Ahmet KÜLAHÇI
Oluşturulma Tarihi: Ocak 15, 2015 11:04
Almanya’nın başkenti Berlin’de tarihi Brandenburg Kapısı’nda önceki akşam tam bir birliktelik ve dayanışmaya tanıklık ettik.
Almanya Müslümanlar Merkez Konseyi ile Berlin Türk Cemaati’nin öncülüğünde düzenlenen uyarı nöbeti, tam bir birliktelik, dayanışma, uzlaşı ve barış gösterisiydi.
Çocuğu, genci, orta yaşlısı, yaşlısı, yerlisi, yabancısı, göçmen kökenlisi, Katoliği, Protestanı, Musevisi, Müslümanı, Budisti oradaydı.
Davet edilmeyen aşırı sağcı partilerin dışındaki iktidar ve muhalefetteki tüm partilerin yöneticileri oradaydı.
Gösteri başlamadan yaklaşık 45 dakika önce Brandenburg Kapısı’nın Reichstag (Recih Meclisi-Federal Meclis-Alman Parlamentosu) binasına açılan tarafında aynı zamanda Başbakan Yardımcısı ve Federal Ekonomi Bakanı olan Sosyal Demokrat Parti (SPD) Genel Başkanı Sigmar Gabriel ile Federal Dışişleri Bakanı Frank-Walter Steinmeier’e rastladım.
İkisiyle de selamlaştıktan sonra düşüncelerini sordum.
Steinmeier, “Bizi bölemezler. Bizi bölmelerine izin vermeyeceğiz” dedi.
Gabriel de, “Barış içinde birlikte yaşamı bozmalarına izin vermeyeceğiz. Çünkü biz birlikte daha güçlüyüz” yanıtını verdi.
* * *
Uyarı nöbeti bittikten sonra Sigmar Gabriel’e yeniden rastladım.
“Bu etkinlik sırasında neler hissettiniz?” diye sordum.
Gabriel, “Bu akşam iki kez ‘Hepimiz Almanyayız’ (hem Alman Cumhurbaşkanı Joachim Gauck hem de Almanya Müslümanlar Merkez Konseyi Başkanı Ayman Mazyek söyledi) söylemini duydum. İşte biz buyuz. İşte Almanya budur” dedi.
* * *
Etkinlikten sonra Federal Meclis Başkanı Norbert Lammert’e de neler hissettiğini sordum.
Hıristiyan Demokrat Birlik Partili (CDU) Lammert, her şeyden önce böyle bir etkinliğin devlet tarafından değil de Almanya’da yaşayan Müslümanların oluşturduğu sivil toplum örgütleri ve kuruluşları tarafından düzenlenmesini çok anlamlı bulduğunun altını çizdi.

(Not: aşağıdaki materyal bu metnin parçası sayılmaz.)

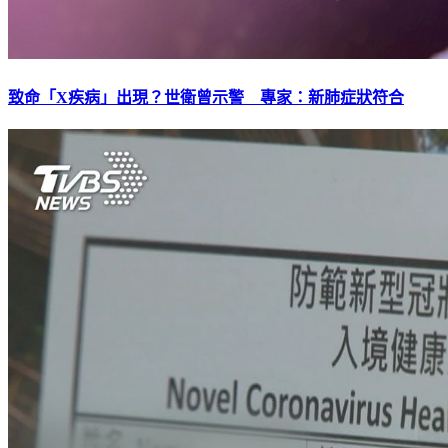
致命「X疾病」出現？世衛曾示警 專家：新肺症狀符合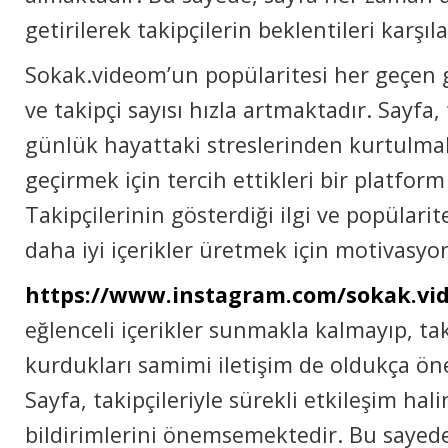
getirilerek takipçilerin beklentileri karşı
Sokak.videom’un popülaritesi her geçen
ve takipçi sayısı hızla artmaktadır. Sayfa, 
günlük hayattaki streslerinden kurtulmak 
geçirmek için tercih ettikleri bir platform
Takipçilerinin gösterdiği ilgi ve popülarit
daha iyi içerikler üretmek için motivasyo
https://www.instagram.com/sokak.vi
eğlenceli içerikler sunmakla kalmayıp, tak
kurdukları samimi iletişim de oldukça ö
Sayfa, takipçileriyle sürekli etkileşim hal
bildirimlerini önemsemektedir. Bu sayede,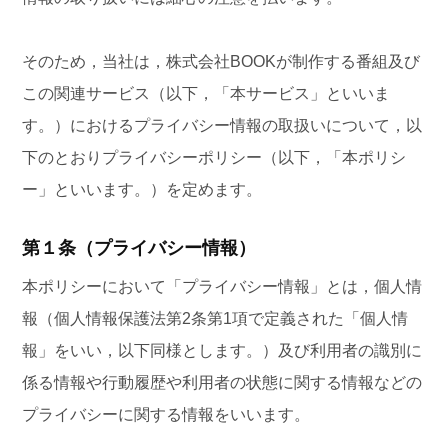
そのため，当社は，株式会社BOOKが制作する番組及び
この関連サービス（以下，「本サービス」といいま
す。）におけるプライバシー情報の取扱いについて，以
下のとおりプライバシーポリシー（以下，「本ポリシ
ー」といいます。）を定めます。
第１条（プライバシー情報）
本ポリシーにおいて「プライバシー情報」とは，個人情
報（個人情報保護法第2条第1項で定義された「個人情
報」をいい，以下同様とします。）及び利用者の識別に
係る情報や行動履歴や利用者の状態に関する情報などの
プライバシーに関する情報をいいます。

Tam o anda bir Alman televizyon muhabirinin katılımın çok yüksek olmadığı şeklindeki yaklaşımına da “Katılımcı sayısından ziyade sergilenen birliktelik ve bütünlük tablosu önemli. Bu kesinlikle gözardı edilmemeli” dedi.
Lammert’e çok net bir biçimde “Bu ülkede Müslümanlar tehlikesiz bir biçimde yaşayabilirler mi?” diye sordum.
Yanıtı çok açıktı: Evet.
“Almanya’da herkes özgür biçimde, herhangi bir tehlike ve tehdide maruz kalmadan yaşayabilir. Bu Müslümanlar için de geçirlidir. Tehdit ve tehlike riski diğerleri için ne kadar varsa, Müslümanlar için de o kadar vardır” dedi.
Teröre ve barış içinde birlikte yaşamı bozmaya yeltenenlere karşı el ele vererek kararlı ve güçlü bir biçimde mücadele edilmesinin bu tehlike ve tehdit riskini azaltacağını da söyledi.